Extinct superfamily of bivalves

Fordilloidea is an extinct superfamily of early bivalves containing two described families, Fordillidae and Camyidae, and the only superfamily in the order Fordillida. The superfamily is known from fossils of early to middle Cambrian age found in North America, Greenland, Europe, the Middle East, Asia, and Australia. Fordillidae currently contains two genera, Fordilla and Pojetaia, each with up to three described species while Camyidae only contains a single genus Camya with one described species, Camya asy. Due to the size and age of the fossil specimens, Fordillidae species are included as part of the Turkish Small shelly fauna.

==Description==
Fordilla are small bivalves with valves that are equal in size and suboval in shape. In size, Fordilla specimens reach a total shell length of up to 4 mm and a height of 25 mm. The shells are compressed laterally and the back edge is slightly broadened. The rear adductor is less developed and smaller than the front adductor, while the small pedal retractor muscle scar is positioned near the front adductor scar. The valve hinge is usually straight to slightly convexly curved and each valve will have at most one tooth present. The external surface of the shell occasionally shows faint ribbing.
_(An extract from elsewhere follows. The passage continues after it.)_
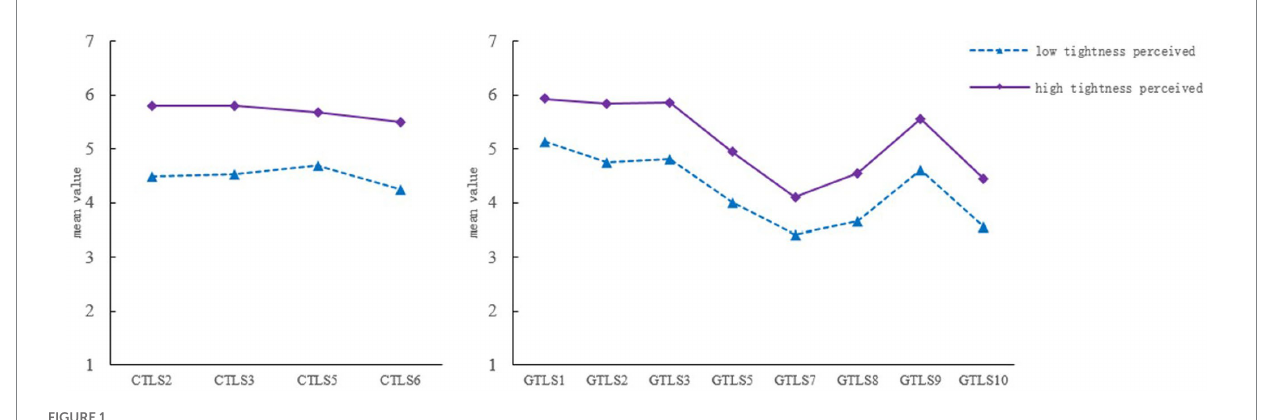
FIGURE 1 LPA of perceived national cultural tightness and general life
Similar to Fordilla, species of Pojetaia are small, with valves to less than 2 mm in length. Pojetaia species have an overall shape which is suboval, with the subequal valves slightly elongated. The ligament is straight with an umbo which is central to subcentral. In contrast to Fordilla, the rear adductor muscle was larger and more developed than the front adductor, with pallial muscles arranged along the valve margins. Also in contrast to Fordilla, valves of Pojetaia possess between one and three teeth, with up to two teeth per valve. The exteriors of the shells show faint ribbing and fine comarginal growth lines.

Camya is based on the fossils of two juvenile specimens which are both incomplete due to only the left valve of each being recovered. The valves have a distinct subtriangular shape and possess a long straight hinge. The umbo is positioned notably anterior on the shell and the beak is bracketed by two teeth of indistinctly pyramidal shape. The presence of the teeth was later questioned in a 1998 study by G. Geyer and M. Streng and cited the lack of preserved muscle scars as reason to suspect the placement of Camya asy in Bivalvia.
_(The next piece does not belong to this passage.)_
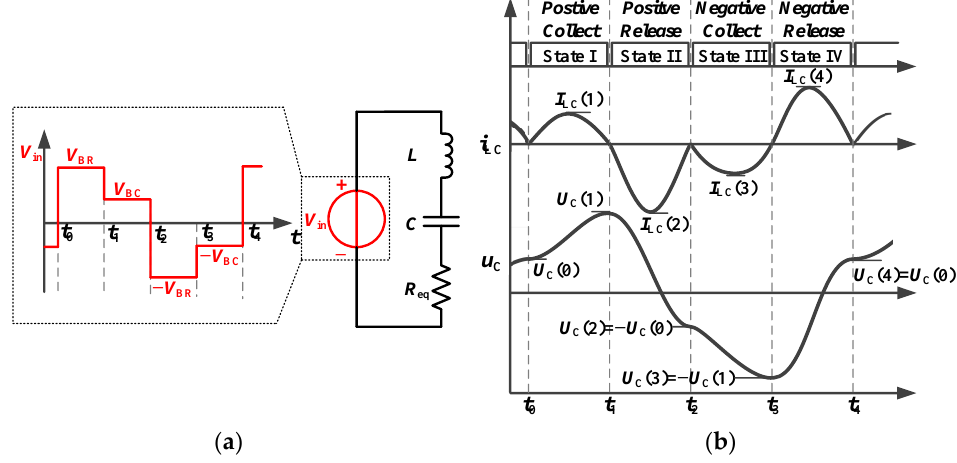
Figure 4. Theoretical waveforms of the proposed equalizer at V BR ≈ 3 V BC . ( a ) Equivalent input of the FBBELCC. ( b ) Waveforms including driving signals, inductor current i LC , and capacitor voltage u C of the equalizer.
The inner shell layers of Fordilla and Pojetaia species both consist of layers of carbonate which is akin to the laminar aragonite layer found in extant monoplacophora. The structuring is similar to shell layering found in the extinct genera Anabarella and Watsonella which is thought to suggest members of the phylum Mollusca developed nacre independently several times. Of the four accepted bivalve genera to have been described from the Cambrian, Fordilloidea contains three, Camya, Fordilla, and Pojetaia, with the remaining genus Tuarangia in the possibly related order Tuarangiida.